The areas where the provider must make improvements as they are in breach of regulations are:

  • Ensure care and treatment is provided in a safe way for patients.
  • Ensure recruitment procedures are established and operated effectively.

The areas where the provider should make improvements are:

  • Take action to ensure all completed induction records are stored in staff files.
  • Consider adding safety alerts and significant events as standing agendas in clinical meetings.
  • Provide Gillick competency training to junior clinicians.
  • Continue to improve and monitor cancer screening uptake.
  • Continue to monitor and improve exception reporting.
  • Continue to monitor and improve access to the service.
  • Continue to monitor and improve on patient satisfaction scores on nurse consultations.

Professor Steve Field CBE FRCP FFPH FRCGP

Chief Inspector of General Practice

28th October 2014

During a routine inspection

Letter from the Chief Inspector of General Practice

We carried out a comprehensive inspection of Ellis Practice on 28 October 2014. Overall the practice is rated as good.

Specifically, we found the practice to be good for being well-led and providing effective, caring and responsive services. It was also good for providing services for the care provided to older people, people with long term conditions, families, children and young people, working age people (including those recently retired and students), people living in vulnerable circumstances and people experiencing poor mental health (including people with dementia). It required improvement for providing safe services.

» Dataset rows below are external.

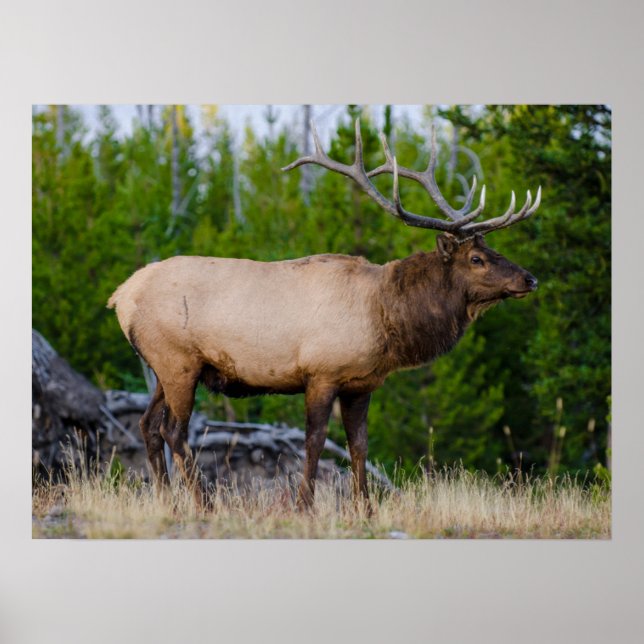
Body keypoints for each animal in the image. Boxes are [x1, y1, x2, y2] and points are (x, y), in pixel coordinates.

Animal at [108, 119, 540, 512]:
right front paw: (305, 506)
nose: (530, 278)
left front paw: (365, 508)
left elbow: (359, 444)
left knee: (148, 425)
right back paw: (204, 504)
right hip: (178, 360)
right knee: (174, 431)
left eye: (493, 250)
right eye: (477, 258)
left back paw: (167, 502)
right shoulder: (320, 373)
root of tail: (120, 296)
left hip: (163, 366)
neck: (385, 316)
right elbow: (314, 441)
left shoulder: (361, 384)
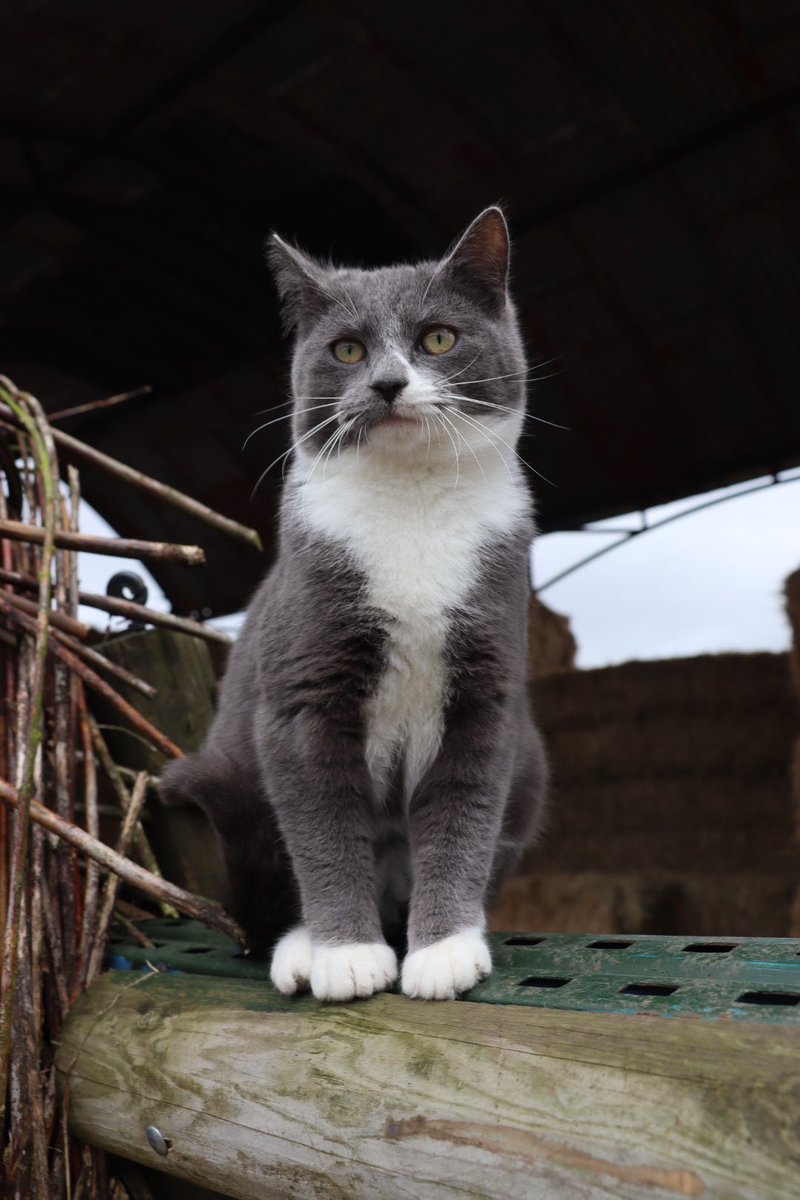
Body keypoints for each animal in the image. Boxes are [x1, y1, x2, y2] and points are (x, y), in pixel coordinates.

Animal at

Our key findings were as follows:

  • Some arrangements were in place to ensure patients were kept safe. For example, staff understood and fulfilled their responsibilities to raise concerns, and report incidents and near misses
  • Patients’ needs were suitably assessed and care and treatment was delivered in line with current legislation and best practice.
  • We saw from our observations and heard from patients that they were treated with dignity and respect.
  • The practice understood the needs of their patients and was responsive to them. The practice had access to Kingsbury Hub, which was a backup service staffed by a nurse practitioner and locum GP’s and contracted by the CCG. The Hub provided an emergency GP service six days a week to patients from a number of practices in the London Borough of Brent
  • The practice was well-led, had a defined leadership structure and staff felt supported in their roles.

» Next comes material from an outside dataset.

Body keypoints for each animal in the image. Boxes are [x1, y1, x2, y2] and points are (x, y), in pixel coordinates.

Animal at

However, there were also areas of practice where the provider should make improvements:

  • The practice should ensure that all staff who are required to chaperone patients receive the appropriate training.
  • The practice should ensure that all non-clinical staff receive training in safeguarding vulnerable adults.
  • The practice should ensure the oxygen cylinder kept on site is regularly checked to ensure it contains oxygen and can therefore be used in a medical emergency.
  • The practice should ensure learning from significant events is disseminated to non-clinical staff.